Tomajiko Pantai Seribu Kecantikan
September 01, 2020
Beberapa waktu sebelumnya, aku dan seorang sahabat ingin melakukan sebuah tamasya ke tempat baru, atau lebih tepatnya tempat yang belum kami kunjungi. “Nia, ayo main” tutur Wulan sahabatku. “Kemana ya, bagusnya(sambil berfikir)” jawabku dengan pikiran yang sedang mengingat tempat yang tepat. “tempat yang belum pernah dikunjungi ya, atau yang bagus deh menurut kamu” sambung Wulan.
Pada akhirnya, kami memilih untuk mengunjungi Gurabala, pantai Tomajiko. Tempat yang kami pilih adalah sebuah daerah yang berada di seberang pulau Ternate, yaitu pulau Hiri, kecamatan kota Ternate. Pulau tersebut berada pada sisi Utara pulau Ternate, dengan jarak tempuh 5-10 menit dengan menggunakan speedboat atau perahu kayu, dengan tariff yang relative murah, yaitu Rp.5000-10,000,00. Benar-benar murah bukan? Tempat wisata Gurabala ini terkenal dengan tebing yang berlubang akibar erosi air laut secara alami. Nah, tempat wisata alami ini wajib untuk dikunjungi yah, sebab pulau cantik ini memiliki beberapa tempat wisata yang mana semua masih bersifat alami loh, selamat mengunjungi yah.
Tepat pada hari Jum’at, kami memutuskan untuk menyebrangi pulau Ternate menuju pulau Hiri. Kondisi laut yang sedikit tak baik-baik saja membuat kami sedikit merasa takut namun, dengan jarak tempuh yang tidak memakan waktu lama, hal tersebut pun akhirnya pupus, kami pun kembali menertawai rasa takut yang baru saja kami lalui, Ah aku bukanlah anak pantai, terlebih aku tak pandai berenang hehe.
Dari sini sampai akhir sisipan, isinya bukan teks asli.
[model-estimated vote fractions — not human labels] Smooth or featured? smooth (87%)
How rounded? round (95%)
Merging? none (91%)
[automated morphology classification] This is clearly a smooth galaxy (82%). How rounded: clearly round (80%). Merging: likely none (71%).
Ketika tiba di pulau Hiri, kami menatap seantero pulau yang cantik itu, dengan sedikit rasa bingung kami pun dihampiri oleh seorang pemuda yang tak dikenal, ia menawarkan jasa ojek tetapi, kami memilih untuk menyewa kendaraan miliknya untuk kami gunakan berdua mengelili pulau ini. Setelah melakukan kesepakatan, kami pun berlalu dengan menggunakan kendaraan roda dua tersebut.
Tempat yang ingin kami tuju berada pada kelurahan yang berbeda dari tempat kedatangan kami dipelabuhan Hiri. Dengan menunggangi kendaraan roda dua yang terus melaju ke arah kiri jalan, kami pun menikmati pemandangan yang disuguhkan oleh alam yang baik leluhurnya. Sebelah kanan kami ada berbagai pepohonan yang menghijau, kaya akan klorofil. Sebelah kiri kami pemandangan laut, dengan air yang jernih hingga terlihat terumbu karang di dasar laut. Indah, bukan?
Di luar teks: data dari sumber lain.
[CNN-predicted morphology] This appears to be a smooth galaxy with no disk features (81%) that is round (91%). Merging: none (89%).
Setelah melewati jalanan yang indah pemndangannya, kami pun tiba di pantai Tomajiko, dimana tempat ini menjadi tempat dengan peringkat 1 yang sering di kunjungi di Pulau Hiri ini. Gurabala ini merupakan tempat yang menjorok kea rah laut, dengan kawatan berbatu, sehingga memungkinkan harus menggunakan alas kaki anti slip sebab, jalan yang penuh bebatuan ini cukup licin dan tak mudah untuk dilewati. Butuh perjuangan yang tak mudah untuk sampai pada depan tebing yang berlubang. Jalan perjuangan, tak mudah, dibutuhkan keseriusan untuk mencapai titik finish. Keringat pun bercucuran dari dahi dan beberapa bagian tubuh kami, akibat panas terik matahari yang begitu menyengat, langkah kami pun terus melaju, tanpa basa basi kami fokus menuju ke depan tebing tersebut, berjuang memang tak mudah apalagi bercanda, hehe.
Akhirnya, kami pun tiba pada tebing yang dimaksudkan. Debur ombak sedang keras-kerasnya, “Wah rupanya ombaknya keren untuk berfoto, hehe” ungkap Wulan, aku pun tersenyum sembari membetulkan posisi topi bundar yang aku gunakan. Tanpa membuang waktu lama, kami berdua pun mengabadikan momen di Gurabala. Karena, kami hanya berdua, olehnya itu, kami memutuskan untuk saling mempotret, hehe.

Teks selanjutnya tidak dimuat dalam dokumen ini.